Step 2: Calculate the amount of work for the time interval [ t_a , t_b ] is then done as follows:

w_a,b = ( t_b - t_a ) / size( cp_j )

t_b - t_a is the time span between the two events t_a and t_b. The amount of work that can be completed depends on the number of processes that are concurrently assigned to the same core during this period, i.e. the size of the list cp_j.

If the sum of all completed amount of work reaches w at time t_end, dt_w is the time span between t_start and t_end.

Open issues

Is the formalism readable?
Is the formalism / derived model appropriate?
Is the formalism correct?

Determining How Long Load Balancing Takes

- No such time can be measured for Linux 2.6.31 - How to detect times for Win7 / Linux 2.6.22?

Detecting Further Immediate Load Balancing Features

If we detected immediate load balancing in the prior experiment, we can run a similar experiment to obtain further information about the scheduler.

Experiment Design

Evaluating the Experiment

3 times as many tasks are run in parallel as cores are available. After a certain time, the tasks are being finished one after another. Thus, during the experiment, we get results for any number between 1 and 3*#Cores of tasks running in parallel.

Since we have detected immediate load balancing, we assume that the duration times of all concurrently running tasks do not differ too much, since we expect that the scheduler tries to achieve fairness among all running tasks, i.e. all running tasks should get a similar amount of execution time.

As the experiment stops the running tasks one after another, we assume are grouping the time series results based on the event times when tasks have been finished.

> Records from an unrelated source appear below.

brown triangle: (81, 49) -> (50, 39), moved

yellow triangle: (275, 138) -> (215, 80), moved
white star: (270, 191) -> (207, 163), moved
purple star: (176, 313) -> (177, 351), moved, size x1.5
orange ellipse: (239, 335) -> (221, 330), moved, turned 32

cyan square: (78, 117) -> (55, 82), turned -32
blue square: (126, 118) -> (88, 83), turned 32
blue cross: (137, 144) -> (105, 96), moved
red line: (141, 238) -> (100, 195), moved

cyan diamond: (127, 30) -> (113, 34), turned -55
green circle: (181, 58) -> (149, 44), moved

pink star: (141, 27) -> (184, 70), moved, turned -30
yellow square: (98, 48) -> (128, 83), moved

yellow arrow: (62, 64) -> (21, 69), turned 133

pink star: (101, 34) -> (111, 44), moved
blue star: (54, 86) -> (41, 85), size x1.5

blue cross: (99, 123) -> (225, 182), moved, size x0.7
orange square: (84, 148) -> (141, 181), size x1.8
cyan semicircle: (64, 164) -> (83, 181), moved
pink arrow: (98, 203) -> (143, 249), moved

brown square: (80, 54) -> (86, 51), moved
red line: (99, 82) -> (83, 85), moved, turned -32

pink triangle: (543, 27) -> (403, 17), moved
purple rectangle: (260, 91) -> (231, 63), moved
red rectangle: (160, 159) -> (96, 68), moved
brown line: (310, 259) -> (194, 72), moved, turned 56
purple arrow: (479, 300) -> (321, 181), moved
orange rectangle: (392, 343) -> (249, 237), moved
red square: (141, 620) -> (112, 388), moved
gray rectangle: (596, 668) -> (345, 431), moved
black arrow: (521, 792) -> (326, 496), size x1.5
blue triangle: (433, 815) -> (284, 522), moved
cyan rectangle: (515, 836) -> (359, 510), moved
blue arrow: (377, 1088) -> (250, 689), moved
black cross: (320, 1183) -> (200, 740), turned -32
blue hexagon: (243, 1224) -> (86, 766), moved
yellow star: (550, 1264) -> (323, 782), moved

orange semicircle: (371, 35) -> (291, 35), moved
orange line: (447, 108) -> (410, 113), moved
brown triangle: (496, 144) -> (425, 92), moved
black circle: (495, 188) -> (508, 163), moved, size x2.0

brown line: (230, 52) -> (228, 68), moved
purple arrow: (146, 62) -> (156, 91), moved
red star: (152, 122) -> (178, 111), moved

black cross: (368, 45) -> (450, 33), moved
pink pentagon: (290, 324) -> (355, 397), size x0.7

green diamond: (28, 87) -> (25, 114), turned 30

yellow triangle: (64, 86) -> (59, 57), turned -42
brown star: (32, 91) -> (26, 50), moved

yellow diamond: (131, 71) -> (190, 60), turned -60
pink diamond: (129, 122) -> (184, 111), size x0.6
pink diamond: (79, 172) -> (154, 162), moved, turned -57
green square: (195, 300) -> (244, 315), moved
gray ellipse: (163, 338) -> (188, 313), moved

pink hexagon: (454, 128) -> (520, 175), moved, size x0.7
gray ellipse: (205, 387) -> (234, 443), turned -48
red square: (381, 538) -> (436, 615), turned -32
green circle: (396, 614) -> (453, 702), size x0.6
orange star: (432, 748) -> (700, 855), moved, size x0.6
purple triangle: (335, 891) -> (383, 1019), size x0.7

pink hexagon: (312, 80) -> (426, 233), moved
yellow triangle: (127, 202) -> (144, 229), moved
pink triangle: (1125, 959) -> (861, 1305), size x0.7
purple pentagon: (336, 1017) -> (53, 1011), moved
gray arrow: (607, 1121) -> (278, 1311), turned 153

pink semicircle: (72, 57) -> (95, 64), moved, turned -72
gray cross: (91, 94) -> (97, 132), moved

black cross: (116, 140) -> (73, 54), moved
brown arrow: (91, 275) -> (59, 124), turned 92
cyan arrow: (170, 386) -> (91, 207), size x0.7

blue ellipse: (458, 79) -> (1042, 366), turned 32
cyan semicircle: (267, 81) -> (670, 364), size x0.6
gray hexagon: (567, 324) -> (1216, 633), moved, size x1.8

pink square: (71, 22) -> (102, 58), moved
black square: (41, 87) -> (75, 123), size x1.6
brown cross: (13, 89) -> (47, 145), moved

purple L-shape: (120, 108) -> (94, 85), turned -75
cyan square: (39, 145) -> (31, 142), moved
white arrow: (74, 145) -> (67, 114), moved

Again, let N be the number of tasks running in parallel at the beginning of the experiment (this means that #Cores = N / 3). In each task t_n, the same amount of work w is measured in series.

Let end_time_i be the time at which t_i has been finished. We can then create a list of ordered end times. Because every task run with a different number of iterations, we avoid two tasks finishing at the same time. For each interval [end_time_i, end_time_i+1], we can assume that j = N - i tasks are still running in parallel. We now calculate the mean e_j and the standard deviation sigma_j of all measured duration times in this interval.

These numbers give further information about the expected duration time of a task depending on the number of parallel running tasks.

Experiment Results

Time Series Results for Experiment on a 4 Core Machine Running Linux 2.6.31

The experiment results indicate that although load balancing is done immediately, the variation varies depending on the number of concurrently running tasks. The vertical dotted lines in the diagram indicate the event times at which a process has been ended, i.e. the task end time intervals mentioned above.

For Linux 2.6.31 on a 4 core machine, the average mean and standard deviation of a 1000ms task depending on the number of concurrently running task is as follows:

Number of concurrent tasks	1	2	3	4	5	6	7	8	9	10	11	12
Avg. mean	1004.10	1003.91	1003.94	1006.18	1257.03	1511.71	1758.99	2011.40	2262.19	2512.40	2764.91	3019.13
Standard deviation	1.129	1.102	0.741	19.242	166.102	154.492	290.666	31.898	277.587	117.962	135.611	50.920

As the standard deviation is not increasing depending on the number of concurrently running tasks, we assume that the deviation depends on number of concurrently running tasks compared to the number of available cores: If the number of concurrently running tasks is a multiple of the number of cores, the deviation is lower.